The death penalty fosters revenge, not justice

The death penalty fosters revenge, not justice June 21, 2016

…says Pope Francis.

He’s perfectly right of course.

When the pope speaks from his years of experience as a pastor about such matters, he tends to be met by laptop theoreticians who much prefer diagrams about “retributive justice” derived from years of reading abstractions in manuals somewhere.

It reminds me of a conversation I once had with Jimmy Akin in which we were noodling the arguments made by various zealots for rationalizing the bombings of Hiroshima and Nagasaki. Jimmy, being the eminently fair-minded man he is was trying to give the devil his due and come up with some kind of way in which such acts of mass murder might conceivably be morally justified (cities filled with nothing but enemy soldiers, etc.) Finally, I remarked on the weirdness of our conversation, “Sure. In a *perfect* world, we could incinerate 200,000 people without sin. But we are talking about this fallen and imperfect world.”

Arguments for the death penalty have that same surreal quality. Sure, in perfect world we could gas, hang, electrocute, and shoot people without sin. But in this fallen world, what we are really talking about is a) killing innocent to the tune of about 4% of our victims and b) inspiring in death penalty fans a raging and deadly vengefulness that is poison to their souls.

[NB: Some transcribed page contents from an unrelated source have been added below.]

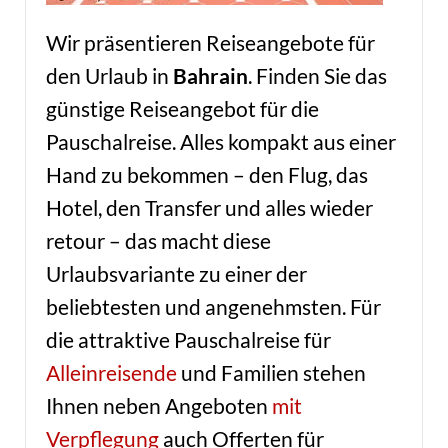
Wir präsentieren Reiseangebote für
den Urlaub in
Bahrain
. Finden Sie das
günstige Reiseangebot für die
Pauschalreise. Alles kompakt aus einer
Hand zu bekommen – den Flug, das
Hotel, den Transfer und alles wieder
retour – das macht diese
Urlaubsvariante zu einer der
beliebtesten und angenehmsten. Für
die attraktive Pauschalreise für
Alleinreisende
und Familien stehen
Ihnen neben Angeboten
mit
Verpflegung
auch Offerten für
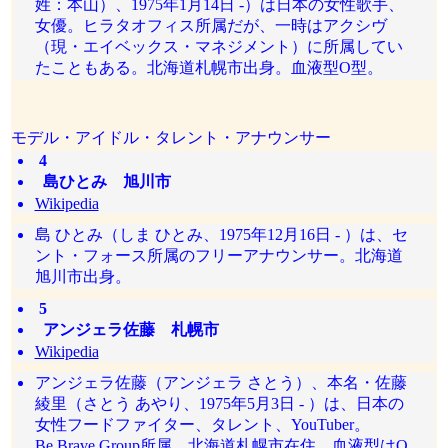
姓：本山）、1975年1月14日 -）は日本の女性歌手、
女優。ヒラタオフィス所属だが、一時はアクシヴ
（現・エイベックス・マネジメント）に所属してい
たこともある。北海道札幌市出身。血液型O型。
モデル・アイドル・タレント・アナウンサー
4
島ひとみ 旭川市
Wikipedia
島 ひとみ（しま ひとみ、1975年12月16日 - ）は、セ
ント・フォース所属のフリーアナウンサー。北海道
旭川市出身。
5
アンジェラ佐藤 札幌市
Wikipedia
アンジェラ佐藤（アンジェラ さとう）、本名・佐藤
綾里（さとう あやり、1975年5月3日 - ）は、日本の
女性フードファイター、タレント、YouTuber。
Be.Brave Group所属。北海道札幌市在住。血液型はO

Here is what all that abstract stuff about “retributive justice” comes down to in the lived experience of death penalty zealots:

Bundy photos: AP Photo/Mark Foley

The Pope is right.  Abolish the death penalty.  Any list that includes Saudi Arabia, Iran, Iraq, Communist China, and North Korea is not a list the United States wants to be on.

Be more prolife, not less.

And, by the way, my cousin came within a whisker of being one of Bundy’s victims, so this is  not an abstraction for me.